OCEAN CITY – The owner of a commercial scallop boat that became grounded off the coast of the resort in September 2006 and eventually slammed into the Ocean City Fishing Pier, causing considerable damage to the historic structure, is suing the town of Ocean City and the United States Coast Guard for allegedly failing to assist in the salvage of the vessel before its ultimate demise.
In the early morning hours on Sept. 11, 2006, the fishing boat “Mighty Duck,” a 42-foot Novi scallop boat operating out of the commercial harbor in West Ocean City, ran aground in storm-tossed seas just off the coast of the resort. It was left at the mercy of the seas, which were churning with high winds and rough surf before it eventually slammed into the historic pier, causing pilings to fail and deck boards to buckle to the tune of about $25,000 in damages.
The “Mighty Duck” remained wedged under the pier for much of the day before town workers were able to secure it with lines from the beach and eventually pull it from the ocean using a complex block and tackle system and several vehicles. The “Mighty Duck,” ravaged by the stormy seas and the later effort to pull it from the water, was ultimately dismantled on the beach and removed by dump truck in several large pieces.
Exactly three years to the day of the incident, the boat owner, Douglas Kelly, of Ocean City, filed a civil suit in federal court alleging negligence on the part of the town of Ocean City and the Coast Guard for the ultimate demise of the “Mighty Duck.” The suit, filed on Sept. 11, 2009, is seeking $250,000 in damaged from each of the defendants in the case.

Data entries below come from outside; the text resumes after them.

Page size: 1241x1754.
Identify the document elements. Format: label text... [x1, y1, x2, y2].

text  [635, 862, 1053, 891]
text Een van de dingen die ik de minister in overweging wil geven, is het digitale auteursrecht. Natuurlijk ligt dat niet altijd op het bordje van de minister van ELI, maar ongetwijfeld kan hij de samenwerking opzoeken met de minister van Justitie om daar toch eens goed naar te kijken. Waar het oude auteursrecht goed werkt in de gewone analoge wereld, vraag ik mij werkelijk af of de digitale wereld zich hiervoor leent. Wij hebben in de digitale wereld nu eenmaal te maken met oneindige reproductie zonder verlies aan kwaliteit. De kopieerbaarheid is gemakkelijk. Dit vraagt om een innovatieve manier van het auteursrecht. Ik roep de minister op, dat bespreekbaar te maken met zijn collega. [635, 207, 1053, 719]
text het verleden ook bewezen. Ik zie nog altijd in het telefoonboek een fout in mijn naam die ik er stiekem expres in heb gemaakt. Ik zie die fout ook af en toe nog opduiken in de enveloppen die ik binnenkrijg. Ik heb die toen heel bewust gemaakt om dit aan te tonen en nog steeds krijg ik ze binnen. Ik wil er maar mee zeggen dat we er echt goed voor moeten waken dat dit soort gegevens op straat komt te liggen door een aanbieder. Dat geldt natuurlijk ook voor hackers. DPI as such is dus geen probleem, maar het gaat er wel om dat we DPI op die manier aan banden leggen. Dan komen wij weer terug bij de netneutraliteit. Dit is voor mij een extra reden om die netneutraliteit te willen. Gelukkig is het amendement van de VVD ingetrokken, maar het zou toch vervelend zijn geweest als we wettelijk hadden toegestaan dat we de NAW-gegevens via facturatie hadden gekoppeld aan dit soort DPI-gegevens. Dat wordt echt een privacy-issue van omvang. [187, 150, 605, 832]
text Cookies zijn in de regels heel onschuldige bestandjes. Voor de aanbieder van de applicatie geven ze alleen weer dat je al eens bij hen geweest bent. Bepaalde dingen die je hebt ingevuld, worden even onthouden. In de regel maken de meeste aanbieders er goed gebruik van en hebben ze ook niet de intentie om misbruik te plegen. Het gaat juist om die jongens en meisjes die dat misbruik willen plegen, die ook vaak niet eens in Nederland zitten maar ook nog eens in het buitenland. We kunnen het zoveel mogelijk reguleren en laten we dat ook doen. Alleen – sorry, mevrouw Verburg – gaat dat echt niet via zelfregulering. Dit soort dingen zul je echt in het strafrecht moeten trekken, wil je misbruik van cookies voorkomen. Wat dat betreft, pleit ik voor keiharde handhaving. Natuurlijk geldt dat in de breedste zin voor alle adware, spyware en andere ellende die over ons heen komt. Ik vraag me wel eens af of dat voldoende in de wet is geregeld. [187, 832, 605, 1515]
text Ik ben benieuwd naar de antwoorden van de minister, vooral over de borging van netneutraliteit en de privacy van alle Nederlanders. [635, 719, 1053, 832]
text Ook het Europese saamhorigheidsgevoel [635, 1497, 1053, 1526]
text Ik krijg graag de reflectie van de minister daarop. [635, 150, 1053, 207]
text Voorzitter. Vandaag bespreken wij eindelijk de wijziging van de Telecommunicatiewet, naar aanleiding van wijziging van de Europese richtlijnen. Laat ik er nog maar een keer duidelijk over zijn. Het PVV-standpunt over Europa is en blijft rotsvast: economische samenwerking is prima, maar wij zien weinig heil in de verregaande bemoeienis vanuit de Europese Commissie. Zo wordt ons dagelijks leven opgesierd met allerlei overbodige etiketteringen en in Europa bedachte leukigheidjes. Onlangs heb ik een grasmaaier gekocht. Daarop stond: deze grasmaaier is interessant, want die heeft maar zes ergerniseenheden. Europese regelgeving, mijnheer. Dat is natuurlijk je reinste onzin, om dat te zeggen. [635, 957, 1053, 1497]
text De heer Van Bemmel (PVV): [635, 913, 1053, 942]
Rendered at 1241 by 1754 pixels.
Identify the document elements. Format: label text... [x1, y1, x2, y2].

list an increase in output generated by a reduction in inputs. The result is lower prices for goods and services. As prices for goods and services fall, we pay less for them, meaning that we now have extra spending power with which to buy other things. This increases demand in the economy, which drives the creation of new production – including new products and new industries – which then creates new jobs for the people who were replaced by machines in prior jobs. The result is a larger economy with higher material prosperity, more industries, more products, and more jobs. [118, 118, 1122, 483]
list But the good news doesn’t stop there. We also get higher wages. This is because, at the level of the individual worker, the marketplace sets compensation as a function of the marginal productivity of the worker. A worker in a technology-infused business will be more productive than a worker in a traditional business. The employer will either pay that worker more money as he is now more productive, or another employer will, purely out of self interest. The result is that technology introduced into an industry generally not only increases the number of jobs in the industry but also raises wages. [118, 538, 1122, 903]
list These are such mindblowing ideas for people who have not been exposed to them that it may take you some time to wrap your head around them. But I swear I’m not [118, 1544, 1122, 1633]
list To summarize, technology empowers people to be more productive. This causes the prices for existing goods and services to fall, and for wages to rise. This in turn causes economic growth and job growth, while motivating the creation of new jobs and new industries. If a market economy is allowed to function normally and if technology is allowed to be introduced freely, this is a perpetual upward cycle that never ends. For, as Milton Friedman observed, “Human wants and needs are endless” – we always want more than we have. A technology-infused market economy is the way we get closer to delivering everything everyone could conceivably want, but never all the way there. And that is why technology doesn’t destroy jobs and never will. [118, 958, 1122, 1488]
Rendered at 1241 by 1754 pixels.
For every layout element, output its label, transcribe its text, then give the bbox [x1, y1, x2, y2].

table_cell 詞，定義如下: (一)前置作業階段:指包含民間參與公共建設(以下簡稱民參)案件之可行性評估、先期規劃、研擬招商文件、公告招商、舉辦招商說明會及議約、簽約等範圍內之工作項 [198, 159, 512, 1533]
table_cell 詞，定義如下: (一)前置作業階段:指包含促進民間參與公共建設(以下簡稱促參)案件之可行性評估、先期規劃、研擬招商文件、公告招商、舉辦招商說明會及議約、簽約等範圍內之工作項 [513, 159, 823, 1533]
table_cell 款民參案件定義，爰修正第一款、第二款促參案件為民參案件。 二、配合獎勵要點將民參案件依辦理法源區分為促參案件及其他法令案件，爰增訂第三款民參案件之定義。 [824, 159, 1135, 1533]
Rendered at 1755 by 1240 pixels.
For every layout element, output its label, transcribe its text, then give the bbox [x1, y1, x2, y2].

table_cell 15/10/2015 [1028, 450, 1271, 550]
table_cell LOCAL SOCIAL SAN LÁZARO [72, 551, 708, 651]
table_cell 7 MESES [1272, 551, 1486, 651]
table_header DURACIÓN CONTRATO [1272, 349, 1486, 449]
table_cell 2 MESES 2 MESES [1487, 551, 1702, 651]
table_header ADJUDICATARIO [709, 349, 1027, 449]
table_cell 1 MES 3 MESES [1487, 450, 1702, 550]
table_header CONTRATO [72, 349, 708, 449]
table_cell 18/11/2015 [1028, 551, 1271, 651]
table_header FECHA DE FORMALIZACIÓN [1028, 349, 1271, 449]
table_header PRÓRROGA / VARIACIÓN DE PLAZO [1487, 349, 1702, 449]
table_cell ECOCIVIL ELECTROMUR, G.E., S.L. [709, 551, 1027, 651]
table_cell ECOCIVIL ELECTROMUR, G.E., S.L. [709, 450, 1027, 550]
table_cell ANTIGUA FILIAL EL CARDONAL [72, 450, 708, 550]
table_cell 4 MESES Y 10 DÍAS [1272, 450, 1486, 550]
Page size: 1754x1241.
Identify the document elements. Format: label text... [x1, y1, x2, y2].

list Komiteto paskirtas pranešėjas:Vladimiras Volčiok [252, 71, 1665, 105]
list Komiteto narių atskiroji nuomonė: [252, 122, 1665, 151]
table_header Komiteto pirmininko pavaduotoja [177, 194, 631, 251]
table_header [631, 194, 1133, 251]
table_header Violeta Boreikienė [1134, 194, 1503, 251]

Most of the allegations in the 10-page complaint revolve around the actions of the defendants in the hours after the vessel first ran aground. According to the complaint, the Coast Guard responded to the grounded vessel around 2:40 a.m. and subjected the captain to a breathalyzer test, which yielded no presence of alcohol, according to the complaint. However, with the captain no longer aboard, the vessel continued to founder in the heavy surf and ultimately slammed into the pier.
“By compelling the captain to abandon the vessel, and making it impossible for him to further assist with the salvage of the vessel or to mitigate further harm to the vessel, the Coast Guard did not render aid in accordance with the standards of acceptable seamanship,” the complaint reads. “By waiting from 2:40 a.m. to approximately 10 a.m. to alert the state Department of Natural Resources Police of the grounding of the vessel, particularly where the defendant Coast Guard was not willing to offer additional salvage or simple towage during that period of time or thereafter, the Coast Guard breached the duty owed to the plaintiff.”
The Ocean City Police Department was notified and responded to the scene to work in conjunction with the Coast Guard from the land, according to the complaint, which is why the town of Ocean City is listed as a defendant. According to the complaint, OCPD officers assured Coast Guard officials they would “keep an eye on the vessel as they patrolled the Boardwalk in the early morning hours.” The Coast Guard left the area of the grounded vessel and did not return until roughly 10 a.m., by which time the “Mighty Duck” was being slammed into the pier by the surf.
“Ocean City’s statements, made to the captain and Kelly that it would ‘keep an eye’ on the vessel induced reliance that Ocean City was in control of the salvage operation,” the complaint reads. “Ocean City, by failing to secure the vessel before it caused damage to the Ocean City Fishing Pier, breached the duty it owed the plaintiff.”
A similar charge of negligence by the Coast Guard is included in the lawsuit, which suggests the federal agency responded in a timely manner to the grounded vessel, but did not take any action to render assistance to the vessel, instead relying on the town of Ocean City and its police and public works departments to deal with the salvage operation.
“Despite being the first agency to respond to the scene of the grounding, the Coast Guard did not otherwise render salvage or simple towage assistance even though it was clear that there was a very strong possibility that the vessel would impact the Ocean City Fishing Pier, further endangering lives and property,” the complaint reads. “By failing to further assist with the salvage or simple towage of the vessel and mitigate any additional harm to persons or property, the Coast Guard did not render aid in accordance with the standards of acceptable seamanship, thus breaching the duty owed to the plaintiff.”
Eventually, the public works department and the fire department used bulldozers and tow lines to pull the vessel from underneath the pier so it no longer impacted the pilings. By the time the vessel had been pulled from under the pier, all of the hatches had been washed away and the “Mighty Duck” had become full of water and sand.
According to the suit, the value of the vessel and the gear lost as a result of the incident was $161,000. The estimated cost of repairing the pier came in at $25,000, while the cost of rendering aid by the Ocean City Public Works and Fire Departments cost about $13,000. The suit is seeking a combined $250,000 from the defendants in the case.